- From: <herman.ter.horst@philips.com>
- Date: Thu, 10 Apr 2003 15:32:34 +0200
- To: phayes@ai.uwf.edu, www-rdf-comments@w3.org
It seems that the RDFS entailment lemma as currently stated
in the RDF Semantics document (last call or editor's version)
is not entirely correct.
Consider the RDF graph G:
x rdf:type rdfs:Class .
rdf:type rdfs:domain y .
This RDF graph rdfs-entails the triple
x rdfs:subClassOf y .
( Proof: let I be an arbitrary rdfs interpretation of G.
Clearly I(x) and I(y) are in IC. Suppose z in ICEXT(I(x)),
so <z,I(x)> in IEXT(I(rdf:type)). The second triple shows
that <I(rdf:type),I(y)> in IEXT(I(rdfs:domain)).
With the semantic condition on rdfs:domain it follows
that z in ICEXT(I(y)), so that <I(x),I(y)> in
IEXT(I(rdfs:subClassOf)). )
However, this triple is not in the rdfs closure of G,
unless x = y.
(Proof: this closure contains the subClassOf statements
x rdfs:subClassOf x .
y rdfs:subClassOf y .
but no other subClassOf statements involving x or y.)

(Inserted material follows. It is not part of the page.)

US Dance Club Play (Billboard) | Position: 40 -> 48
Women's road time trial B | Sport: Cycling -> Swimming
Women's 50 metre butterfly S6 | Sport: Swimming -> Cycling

This example could be used as another closure rule ("rdfs11"),
but then the RDFS entailment lemma would still be false.
Namely, a slightly more complicated proof shows that
the graph H:
x rdf:type rdfs:Class .
rdf:type rdfs:subPropertyOf p .
p rdfs:domain y .
rdfs-entails the triple
x rdfs:subClassOf y .,
but that this triple is not in the (extended definition of)
closure.
I found these examples in an attempt to become completely convinced
of the truth of the rdfs entailment lemma.
In this attempt I did become convinced of the "soundness" part of
the lemma. For the "completeness" part of the lemma, it would perhaps
be simpler, and still very useful, to restrict the lemma to
"well-behaved" RDF graphs, which might be defined as RDF graphs which
do not make (RDF) statements about built-in (rdf or rdfs) vocabulary
in addition to the statements given by the axiomatic triples.
Herman ter Horst
Received on Thursday, 10 April 2003 09:34:29 UTC